My fear is that we as Christians can misunderstand our pastors from time to time. Great teaching often challenges our perceptions of reality and draws us closer to Jesus. Jesus challenged the “Law-lovers” of his day and they crucified him. Andy Stanley challenged Christians to move on from the baggage of Levitical Law towards the liberating power of Jesus. This caused other Christians to cast stones. Those Christians can call him a heretic for preaching a completely Biblical view of new covenant theology, but if we peeked at their views, particularly towards issues such as war and attitudes towards women in ministry, we might find something actually heretical and opposed to the teachings of Jesus.

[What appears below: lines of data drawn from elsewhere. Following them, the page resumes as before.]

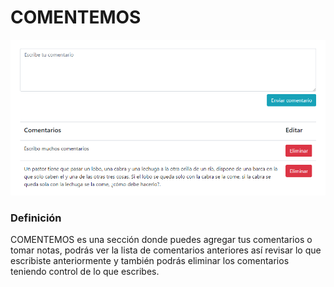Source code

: # COMENTEMOS
![img-comentemos](seccion_comentarios.png)

### Definición

COMENTEMOS es una sección donde puedes agregar tus comentarios o tomar notas, podrás ver la lista de comentarios anteriores así revisar lo que 
escribiste anteriormente y también podrás eliminar los comentarios teniendo control de lo que escribes.
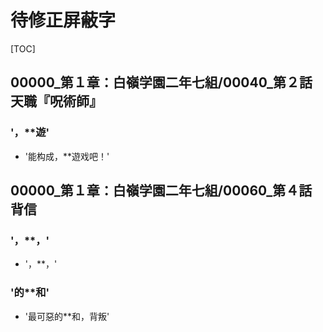 # 待修正屏蔽字

[TOC]

## 00000_第１章：白嶺学園二年七組/00040_第２話　天職『呪術師』

### '，**遊'

- '能构成，**遊戏吧！'


## 00000_第１章：白嶺学園二年七組/00060_第４話　背信

### '，**，'

- '，**，'

### '的**和'

- '最可惡的**和，背叛'
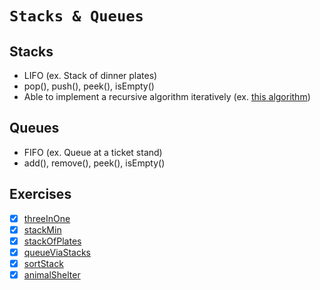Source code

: # `Stacks & Queues`

## Stacks
- LIFO (ex. Stack of dinner plates)
- pop(), push(), peek(), isEmpty()
- Able to implement a recursive algorithm iteratively (ex. [this algorithm](https://github.com/rjbernaldo/katalog/blob/master/exercises/stacks-and-queues/recursive-to-iterative.js))

## Queues
- FIFO (ex. Queue at a ticket stand)
- add(), remove(), peek(), isEmpty()

## Exercises
- [x] [threeInOne](https://github.com/rjbernaldo/katalog/blob/master/exercises/stacks-and-queues/ex1.js)
- [x] [stackMin](https://github.com/rjbernaldo/katalog/blob/master/exercises/stacks-and-queues/ex2.js)
- [x] [stackOfPlates](https://github.com/rjbernaldo/katalog/blob/master/exercises/stacks-and-queues/ex3.js)
- [x] [queueViaStacks](https://github.com/rjbernaldo/katalog/blob/master/exercises/stacks-and-queues/ex4.js)
- [x] [sortStack](https://github.com/rjbernaldo/katalog/blob/master/exercises/stacks-and-queues/ex5.js)
- [x] [animalShelter](https://github.com/rjbernaldo/katalog/blob/master/exercises/stacks-and-queues/ex6.js)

 There is some debate over definition of Fundamentalism…I tend to believe it is any Christian or Christian organization that worships the Bible more than Jesus. Rather than Scripture being a divinely-inspired witness to Jesus (John 5:39) and the redemption of God’s people, it becomes set of rules and restrictions. In this sense, Fundamentalist Christians emphasize what they are against, in terms of the Bible, more than what they stand for, which ought to be Jesus. Again, this my own analysis of Fundamentalism.

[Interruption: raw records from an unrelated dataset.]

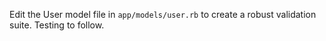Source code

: Edit the User model file in `app/models/user.rb` to create a robust validation suite.  Testing to follow.
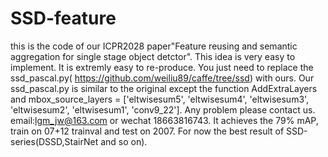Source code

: # SSD-feature
this is the code of our ICPR2028 paper"Feature reusing and semantic aggregation for single stage object detctor".
This idea is very easy to implement.
It is extremly easy to re-produce.
You just need to replace the ssd_pascal.py( https://github.com/weiliu89/caffe/tree/ssd) with ours.
Our ssd_pascal.py is similar to the original except the function AddExtraLayers
and mbox_source_layers = ['eltwisesum5', 'eltwisesum4', 'eltwisesum3', 'eltwisesum2', 'eltwisesum1', 'conv9_22'].
Any problem please contact us. email:lgm_jw@163.com or wechat 18663816743.
It achieves the 79% mAP, train on 07+12 trainval and test on 2007.
For now the best result of SSD-series(DSSD,StairNet and so on).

 To label Stanley the next Marcion is absurd. Both DeYoung and Hill need a refresher on why Marcion was labelled a heretic. The heresy stemmed from believing the God of the Old Testament was different than the God of the New Testament. This belief would create a theological discrepancy in the redemptive acts of Jesus. In effect, Marcion believed that the God who sent Jesus in the New Testament was superior to the Hebrew God of the Old Testament, which he considered an inferior being. It doesn’t take a Christian long to understand why this would be an issue: it would call into question the whole redemptive process if you removed the Old Testament narratives. Stanley does not believe the God of the Old Testament is different than the God of the New Testament, rather, he is suggesting that the new covenant, and ultimately the resurrection are the central beliefs of the Christian faith, and supersede the old covenant laws precisely because Jesus fulfills them. This is a very orthodox theology. I fear DeYoung and Hill, the so-called modern “defenders of the Bible” are more concerned with the slippery sloap than listening to what Stanley is actually saying.